(PERINTAH KERJA 1): Tentukan apakah setiap pernyataan berikut sesuai dengan teks tentang karya seni di bawah ini, lalu jawab ya atau tidak disertai kutipan persis dari teks yang menjadi dasarnya. (a) Pameran tunggal Ritus Daun berlangsung pada tahun 2004. (b) Karya Zulfa Hendra menggunakan warna-warna yang mencolok. (c) Kepompong merupakan salah satu lukisan karya Febri Antoni.

○ ○ ○

Karya bertajuk Harmoni Dalam Seri 7, umpamanya, bagai sebuah “pengingat” kerinduannya pada lingkungan Minangkabau yang telah menjadi masa lalunya. Rimbunnya hutan atau pepohonan, baginya, bisa menjadi ingatan sosial untuk menggagas kembali “gerakan” untuk peduli pada kelestarian alam. Pencapaian estetik ini kian kuat dibanding pada pameran tunggalnya, Ritus Daun, 2004 lalu. Sekarang lebih substansial dalam menyeleksi obyek sebagai “alat bicara”.

Kecenderungan untuk rindu pada alam juga masih kuat menempel dalam karya-karya Febri Antoni. Lukisan berjudul Siang Malam, Kantong-kantong Lebah, atau Kepompong, adalah bagian dari pengamatan sekaligus kerinduannya pada alam yang menginspirasi karyanya.

Simplifikasi Bentuk

Konsep penyederhanaan bentuk dalam bingkai abstraktif mengemuka pada karya Zulfa Hendra. Esensi obyek yang terlihat secara kasat mata di alam diserap dan diterjemahkan ulang lewat obyek-obyek “amorphous” yang aneh tapi menyiratkan keheningan. Warna-warnanya yang lembut mempersuasi penonton untuk mengasosiasikan dengan realitas keseharian. Zulfa bagai “menggoda” penonton dengan menyodorkan realitas yang terkuak dari ruang batinnya untuk dipadankan dengan realitas keseharian.

○ ○ ○

(PERINTAH KERJA 2): Saring entri di bawah dan salin setiap baris yang memuat kata "peaks".

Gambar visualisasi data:
○ ○ ○

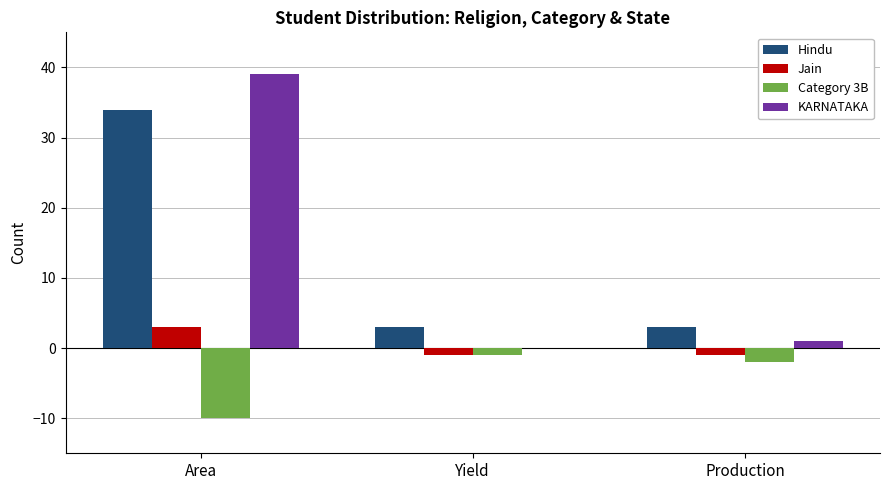

Reading left to right, what are all the values shown in this chart?

Hindu: 34	3	3
Jain: 3	-1	-1
Category 3B: -10	-1	-2
KARNATAKA: 39	0	1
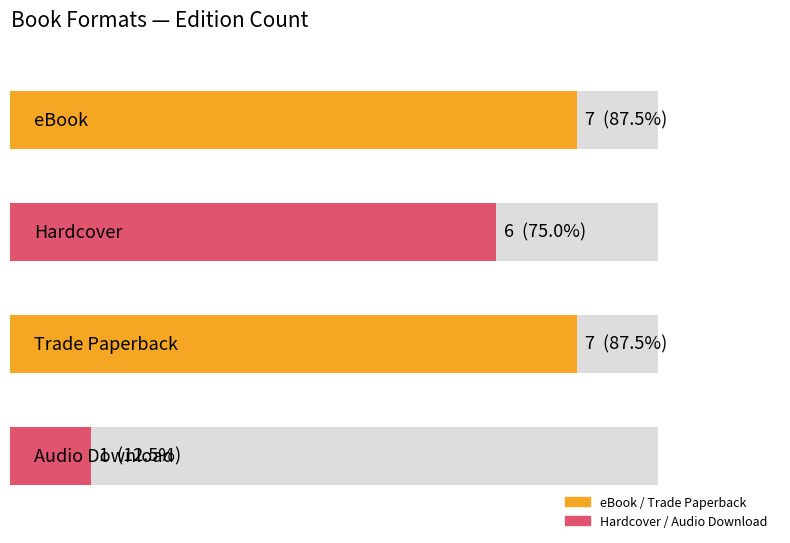

Rank the categories by value from highest to lowest.

eBook, Trade Paperback, Hardcover, Audio Download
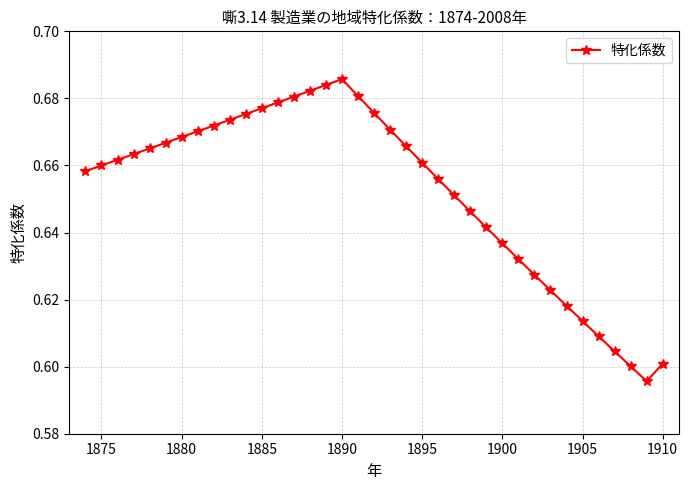

How many values are between 0 and 1?

37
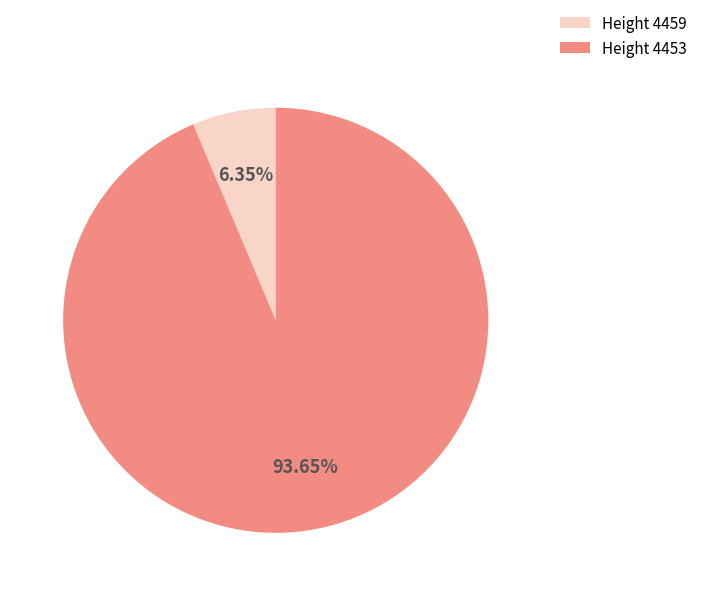

Between Height 4453 and Height 4459, which is larger?

Height 4453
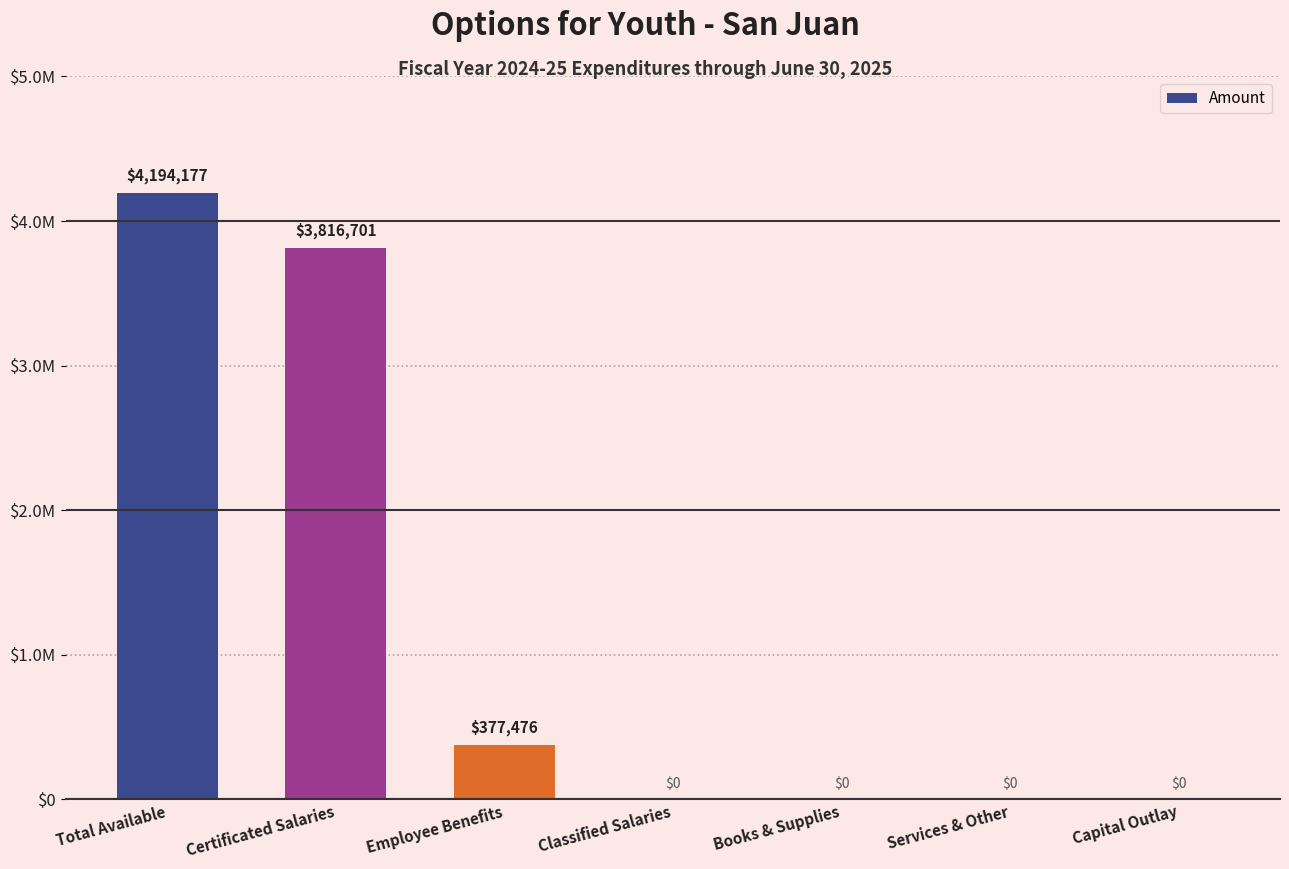

Reading left to right, what are all the values shown in this chart?

4194177	3816701	377476	0	0	0	0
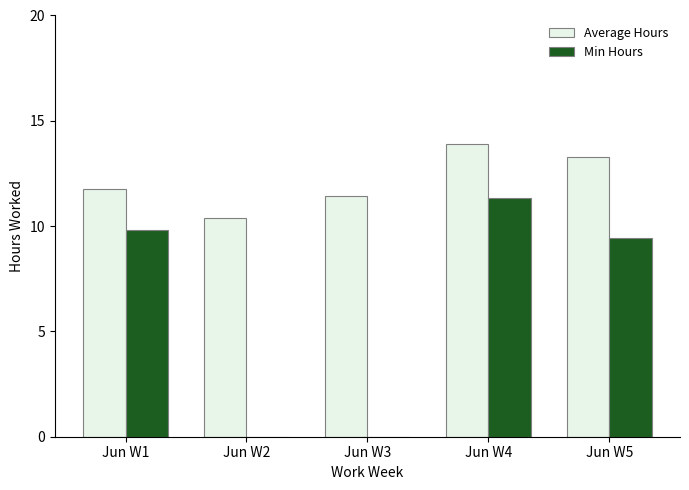

At which label does Min Hours first exceed 9?

Jun W1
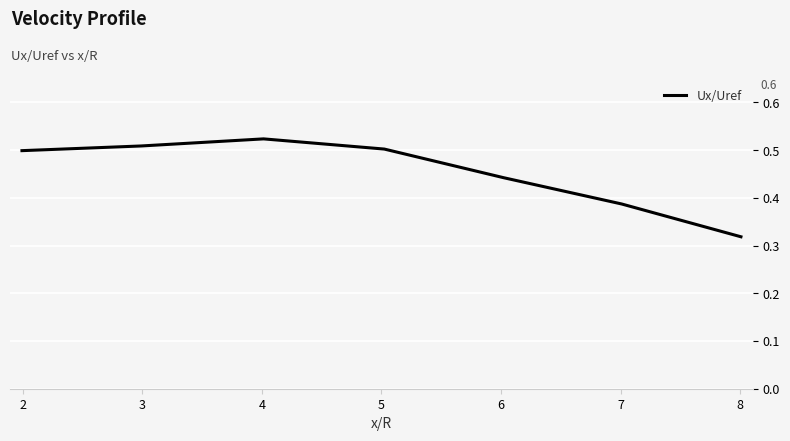

How many interior local peaks (higher than both neighbors) does the data have?

1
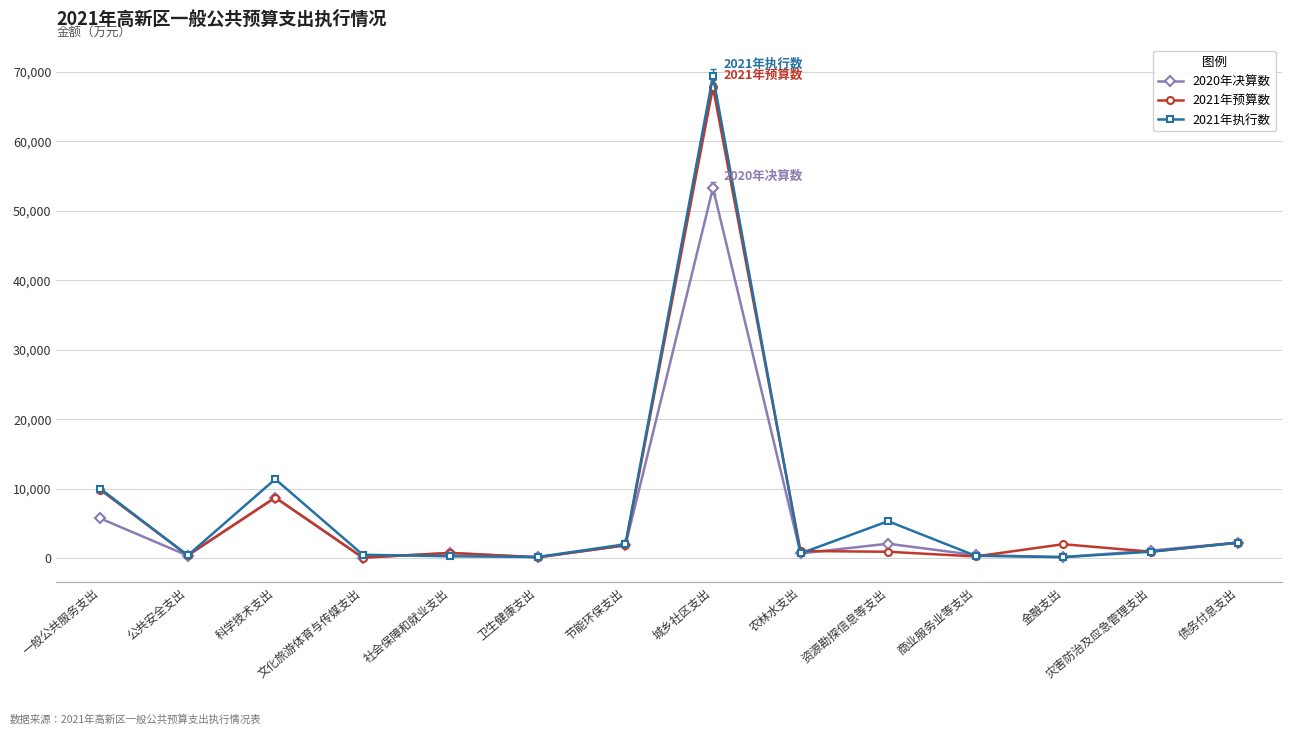

True or false: 2020年决算数 has more than 1 interior local peaks.

True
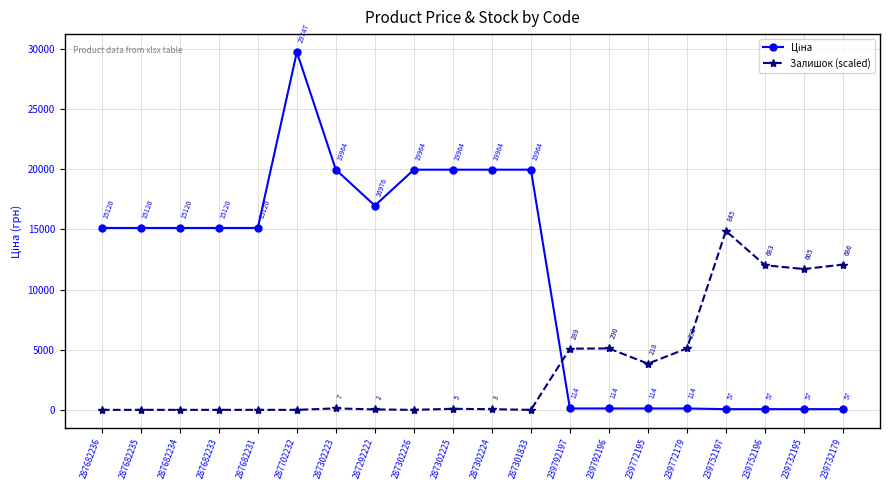

Which series changed the most between 239772179 and 239752196?

Залишок (scaled)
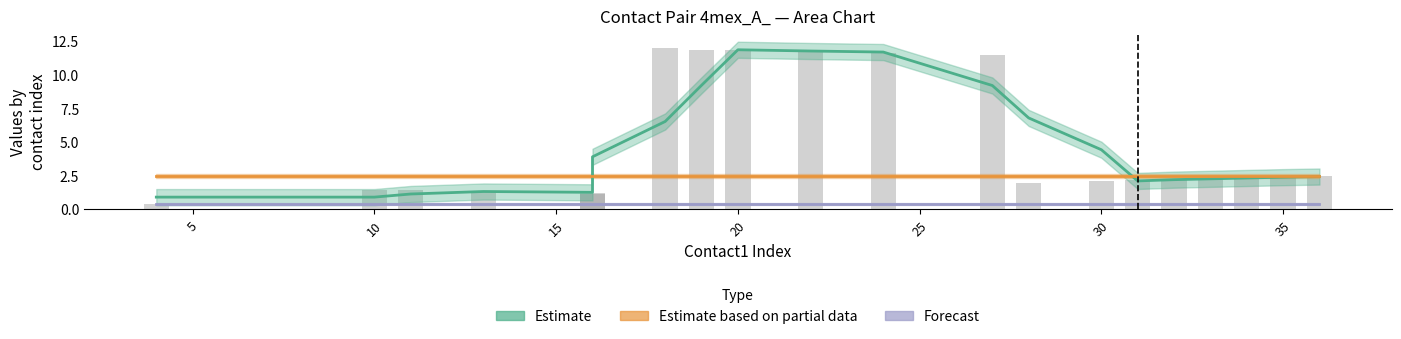

Is it true that Forecast equals 0.4 at 15?

True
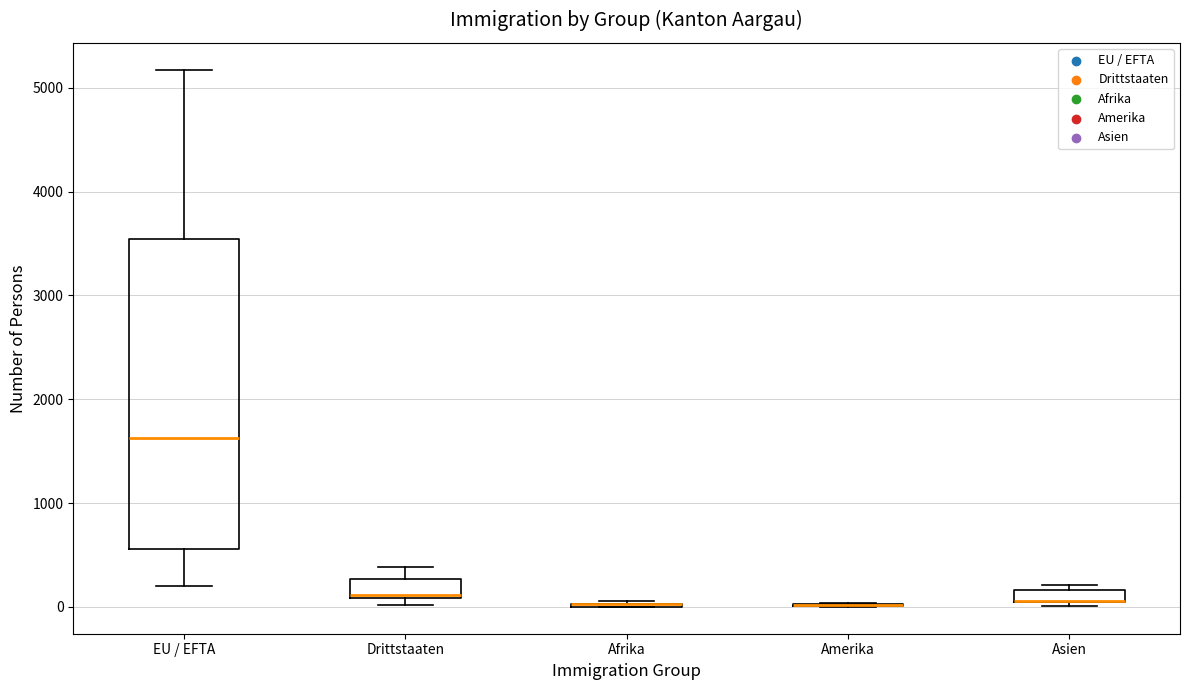

Which box is the tallest, from its lower edge to its upper edge?

EU / EFTA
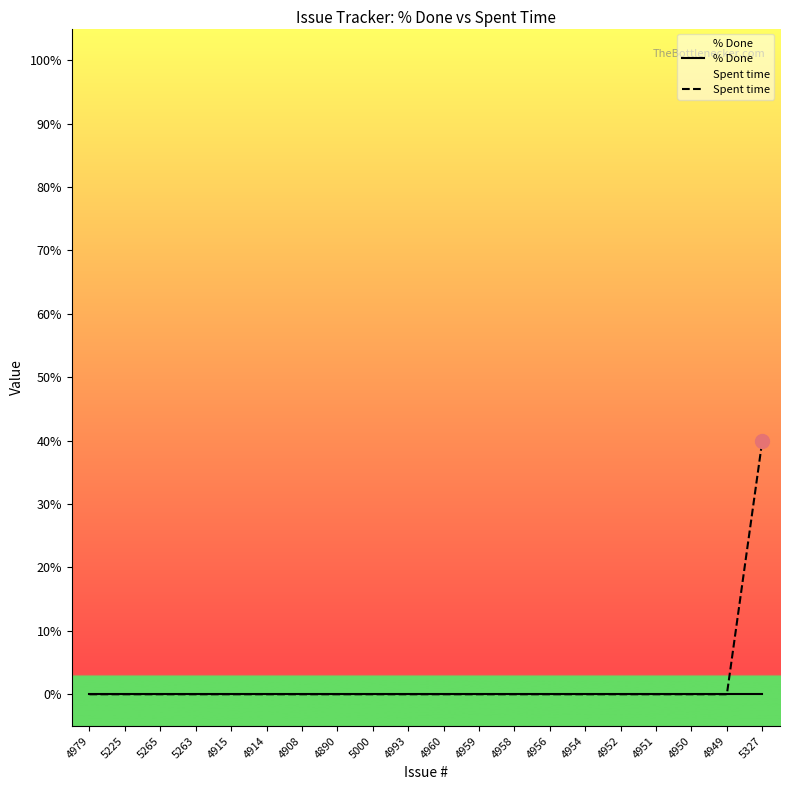

What is the label of the 2nd point from the right?

4949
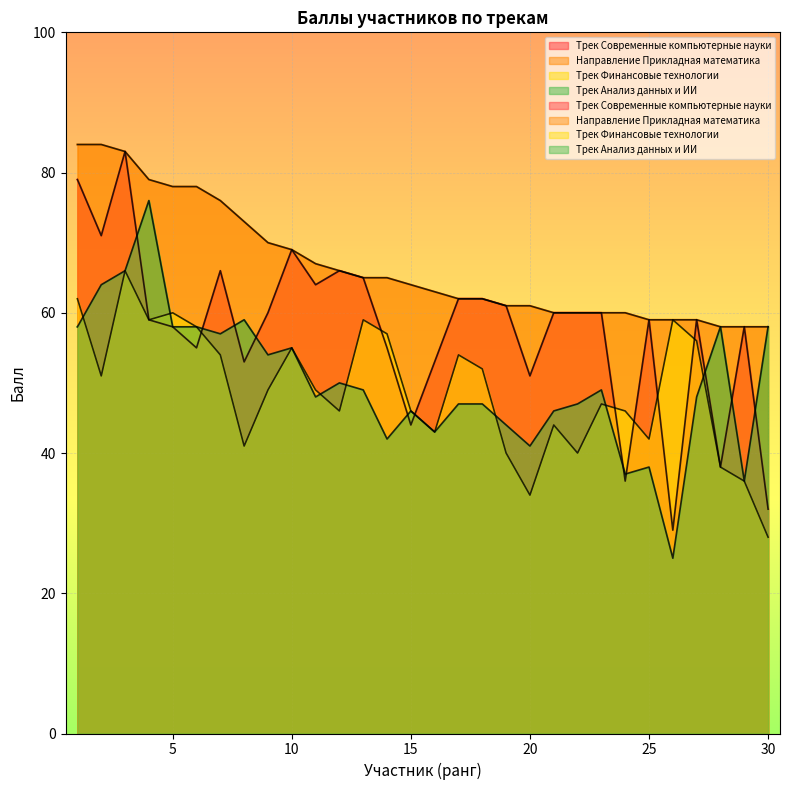

Where do Трек Анализ данных и ИИ and Трек Современные компьютерные науки first cross each other?

3 and 4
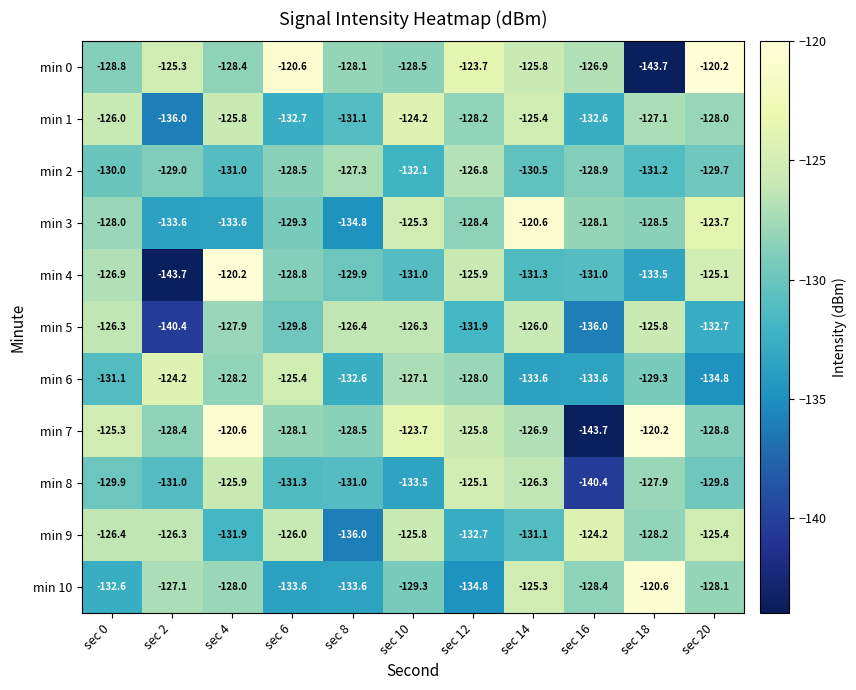

What is the spread (max minus min) of values at sec 20?

14.6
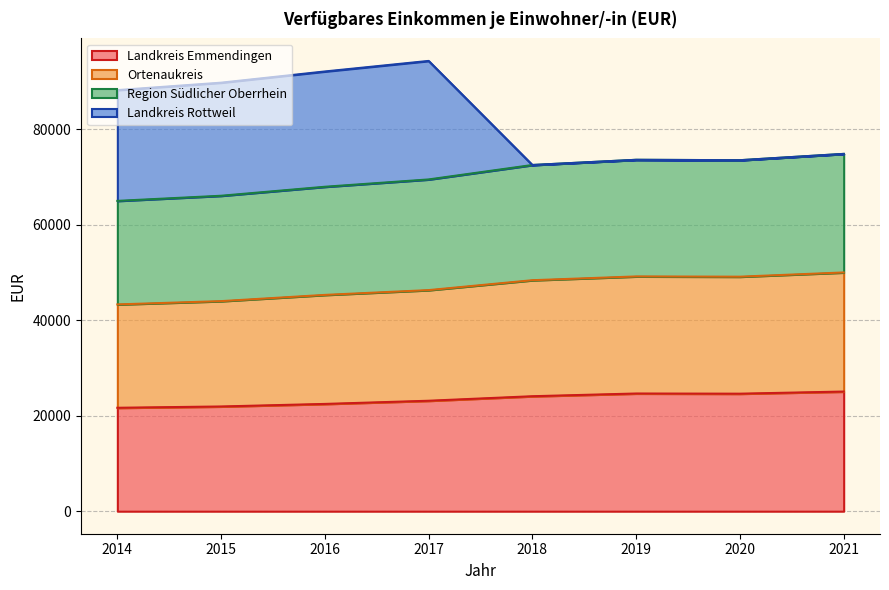

What is the maximum value for Landkreis Emmendingen?

25074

○ ○ ○

(JAWABAN TUGAS 1):
(a) Ya: "pameran tunggalnya, Ritus Daun, 2004 lalu".
(b) Tidak: "Warna-warnanya yang lembut".
(c) Ya: "karya-karya Febri Antoni. Lukisan berjudul Siang Malam, Kantong-kantong Lebah, atau Kepompong".

(JAWABAN TUGAS 2):
How many interior local peaks (higher than both neighbors) does the data have?
True or false: 2020年决算数 has more than 1 interior local peaks.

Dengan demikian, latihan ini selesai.